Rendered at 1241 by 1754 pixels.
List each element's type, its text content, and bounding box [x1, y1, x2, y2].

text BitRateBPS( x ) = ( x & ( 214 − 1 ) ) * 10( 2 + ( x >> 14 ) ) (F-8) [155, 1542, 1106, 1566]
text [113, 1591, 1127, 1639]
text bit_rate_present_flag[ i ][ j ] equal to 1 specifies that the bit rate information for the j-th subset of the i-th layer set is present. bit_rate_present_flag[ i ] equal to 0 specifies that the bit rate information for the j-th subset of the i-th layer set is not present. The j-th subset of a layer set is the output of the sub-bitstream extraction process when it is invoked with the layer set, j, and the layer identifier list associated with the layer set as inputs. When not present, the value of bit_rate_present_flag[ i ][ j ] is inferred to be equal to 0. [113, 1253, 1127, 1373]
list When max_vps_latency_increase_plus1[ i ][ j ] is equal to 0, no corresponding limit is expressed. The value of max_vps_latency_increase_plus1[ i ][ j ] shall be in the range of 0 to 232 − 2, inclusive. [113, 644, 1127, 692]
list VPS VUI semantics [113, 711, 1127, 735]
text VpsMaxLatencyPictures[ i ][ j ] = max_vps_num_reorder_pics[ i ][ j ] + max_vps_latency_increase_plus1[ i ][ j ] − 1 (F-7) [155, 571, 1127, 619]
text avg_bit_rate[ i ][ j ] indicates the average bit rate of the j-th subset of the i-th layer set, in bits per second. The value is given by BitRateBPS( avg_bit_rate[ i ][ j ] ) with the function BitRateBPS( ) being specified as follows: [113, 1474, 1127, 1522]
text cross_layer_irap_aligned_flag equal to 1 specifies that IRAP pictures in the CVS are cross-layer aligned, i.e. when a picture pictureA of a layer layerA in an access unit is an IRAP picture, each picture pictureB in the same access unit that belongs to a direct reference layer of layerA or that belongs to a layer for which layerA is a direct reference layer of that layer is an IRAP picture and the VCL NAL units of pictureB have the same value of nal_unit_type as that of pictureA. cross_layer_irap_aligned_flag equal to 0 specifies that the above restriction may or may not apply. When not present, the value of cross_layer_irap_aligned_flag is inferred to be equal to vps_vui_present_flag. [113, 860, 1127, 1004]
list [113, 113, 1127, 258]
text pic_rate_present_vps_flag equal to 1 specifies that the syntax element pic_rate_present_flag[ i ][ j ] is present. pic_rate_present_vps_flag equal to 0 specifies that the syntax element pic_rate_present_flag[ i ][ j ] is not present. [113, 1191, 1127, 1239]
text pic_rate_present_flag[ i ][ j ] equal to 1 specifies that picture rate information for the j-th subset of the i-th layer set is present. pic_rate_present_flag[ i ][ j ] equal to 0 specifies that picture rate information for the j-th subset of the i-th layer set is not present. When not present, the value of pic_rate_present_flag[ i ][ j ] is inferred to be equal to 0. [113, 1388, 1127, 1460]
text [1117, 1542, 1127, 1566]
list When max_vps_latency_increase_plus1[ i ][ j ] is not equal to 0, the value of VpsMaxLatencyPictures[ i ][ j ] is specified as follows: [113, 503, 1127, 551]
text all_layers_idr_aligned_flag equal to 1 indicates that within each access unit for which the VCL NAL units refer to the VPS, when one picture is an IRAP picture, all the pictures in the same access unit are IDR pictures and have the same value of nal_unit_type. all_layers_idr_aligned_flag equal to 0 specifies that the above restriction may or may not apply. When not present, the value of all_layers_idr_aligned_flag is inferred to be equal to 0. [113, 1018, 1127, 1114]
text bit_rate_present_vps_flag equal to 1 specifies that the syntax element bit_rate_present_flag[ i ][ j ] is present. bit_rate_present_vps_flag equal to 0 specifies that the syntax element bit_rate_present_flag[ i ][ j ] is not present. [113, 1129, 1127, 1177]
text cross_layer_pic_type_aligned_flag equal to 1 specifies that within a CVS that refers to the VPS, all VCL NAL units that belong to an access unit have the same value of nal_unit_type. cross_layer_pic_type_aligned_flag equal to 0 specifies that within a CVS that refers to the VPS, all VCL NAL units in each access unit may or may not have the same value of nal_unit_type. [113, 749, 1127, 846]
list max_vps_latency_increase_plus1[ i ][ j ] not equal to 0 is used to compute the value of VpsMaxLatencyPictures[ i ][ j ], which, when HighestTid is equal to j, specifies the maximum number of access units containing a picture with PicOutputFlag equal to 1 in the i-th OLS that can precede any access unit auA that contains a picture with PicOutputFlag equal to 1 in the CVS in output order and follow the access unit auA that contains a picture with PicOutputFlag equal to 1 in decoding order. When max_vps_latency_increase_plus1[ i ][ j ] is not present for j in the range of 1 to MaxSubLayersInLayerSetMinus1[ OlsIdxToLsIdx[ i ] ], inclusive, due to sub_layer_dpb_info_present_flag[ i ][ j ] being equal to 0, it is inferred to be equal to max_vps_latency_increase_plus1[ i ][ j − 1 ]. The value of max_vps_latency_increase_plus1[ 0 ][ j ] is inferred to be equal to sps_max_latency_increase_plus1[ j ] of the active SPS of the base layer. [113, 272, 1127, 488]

Problem
Set down every entry again, exactly as written.

Response to this task
Rendered at 1241 by 1754 pixels.
List each element's type, its text content, and bounding box [x1, y1, x2, y2].

text BitRateBPS( x ) = ( x & ( 214 − 1 ) ) * 10( 2 + ( x >> 14 ) ) (F-8) [155, 1542, 1106, 1566]
text [113, 1591, 1127, 1639]
text bit_rate_present_flag[ i ][ j ] equal to 1 specifies that the bit rate information for the j-th subset of the i-th layer set is present. bit_rate_present_flag[ i ] equal to 0 specifies that the bit rate information for the j-th subset of the i-th layer set is not present. The j-th subset of a layer set is the output of the sub-bitstream extraction process when it is invoked with the layer set, j, and the layer identifier list associated with the layer set as inputs. When not present, the value of bit_rate_present_flag[ i ][ j ] is inferred to be equal to 0. [113, 1253, 1127, 1373]
list When max_vps_latency_increase_plus1[ i ][ j ] is equal to 0, no corresponding limit is expressed. The value of max_vps_latency_increase_plus1[ i ][ j ] shall be in the range of 0 to 232 − 2, inclusive. [113, 644, 1127, 692]
list VPS VUI semantics [113, 711, 1127, 735]
text VpsMaxLatencyPictures[ i ][ j ] = max_vps_num_reorder_pics[ i ][ j ] + max_vps_latency_increase_plus1[ i ][ j ] − 1 (F-7) [155, 571, 1127, 619]
text avg_bit_rate[ i ][ j ] indicates the average bit rate of the j-th subset of the i-th layer set, in bits per second. The value is given by BitRateBPS( avg_bit_rate[ i ][ j ] ) with the function BitRateBPS( ) being specified as follows: [113, 1474, 1127, 1522]
text cross_layer_irap_aligned_flag equal to 1 specifies that IRAP pictures in the CVS are cross-layer aligned, i.e. when a picture pictureA of a layer layerA in an access unit is an IRAP picture, each picture pictureB in the same access unit that belongs to a direct reference layer of layerA or that belongs to a layer for which layerA is a direct reference layer of that layer is an IRAP picture and the VCL NAL units of pictureB have the same value of nal_unit_type as that of pictureA. cross_layer_irap_aligned_flag equal to 0 specifies that the above restriction may or may not apply. When not present, the value of cross_layer_irap_aligned_flag is inferred to be equal to vps_vui_present_flag. [113, 860, 1127, 1004]
list [113, 113, 1127, 258]
text pic_rate_present_vps_flag equal to 1 specifies that the syntax element pic_rate_present_flag[ i ][ j ] is present. pic_rate_present_vps_flag equal to 0 specifies that the syntax element pic_rate_present_flag[ i ][ j ] is not present. [113, 1191, 1127, 1239]
text pic_rate_present_flag[ i ][ j ] equal to 1 specifies that picture rate information for the j-th subset of the i-th layer set is present. pic_rate_present_flag[ i ][ j ] equal to 0 specifies that picture rate information for the j-th subset of the i-th layer set is not present. When not present, the value of pic_rate_present_flag[ i ][ j ] is inferred to be equal to 0. [113, 1388, 1127, 1460]
text [1117, 1542, 1127, 1566]
list When max_vps_latency_increase_plus1[ i ][ j ] is not equal to 0, the value of VpsMaxLatencyPictures[ i ][ j ] is specified as follows: [113, 503, 1127, 551]
text all_layers_idr_aligned_flag equal to 1 indicates that within each access unit for which the VCL NAL units refer to the VPS, when one picture is an IRAP picture, all the pictures in the same access unit are IDR pictures and have the same value of nal_unit_type. all_layers_idr_aligned_flag equal to 0 specifies that the above restriction may or may not apply. When not present, the value of all_layers_idr_aligned_flag is inferred to be equal to 0. [113, 1018, 1127, 1114]
text bit_rate_present_vps_flag equal to 1 specifies that the syntax element bit_rate_present_flag[ i ][ j ] is present. bit_rate_present_vps_flag equal to 0 specifies that the syntax element bit_rate_present_flag[ i ][ j ] is not present. [113, 1129, 1127, 1177]
text cross_layer_pic_type_aligned_flag equal to 1 specifies that within a CVS that refers to the VPS, all VCL NAL units that belong to an access unit have the same value of nal_unit_type. cross_layer_pic_type_aligned_flag equal to 0 specifies that within a CVS that refers to the VPS, all VCL NAL units in each access unit may or may not have the same value of nal_unit_type. [113, 749, 1127, 846]
list max_vps_latency_increase_plus1[ i ][ j ] not equal to 0 is used to compute the value of VpsMaxLatencyPictures[ i ][ j ], which, when HighestTid is equal to j, specifies the maximum number of access units containing a picture with PicOutputFlag equal to 1 in the i-th OLS that can precede any access unit auA that contains a picture with PicOutputFlag equal to 1 in the CVS in output order and follow the access unit auA that contains a picture with PicOutputFlag equal to 1 in decoding order. When max_vps_latency_increase_plus1[ i ][ j ] is not present for j in the range of 1 to MaxSubLayersInLayerSetMinus1[ OlsIdxToLsIdx[ i ] ], inclusive, due to sub_layer_dpb_info_present_flag[ i ][ j ] being equal to 0, it is inferred to be equal to max_vps_latency_increase_plus1[ i ][ j − 1 ]. The value of max_vps_latency_increase_plus1[ 0 ][ j ] is inferred to be equal to sps_max_latency_increase_plus1[ j ] of the active SPS of the base layer. [113, 272, 1127, 488]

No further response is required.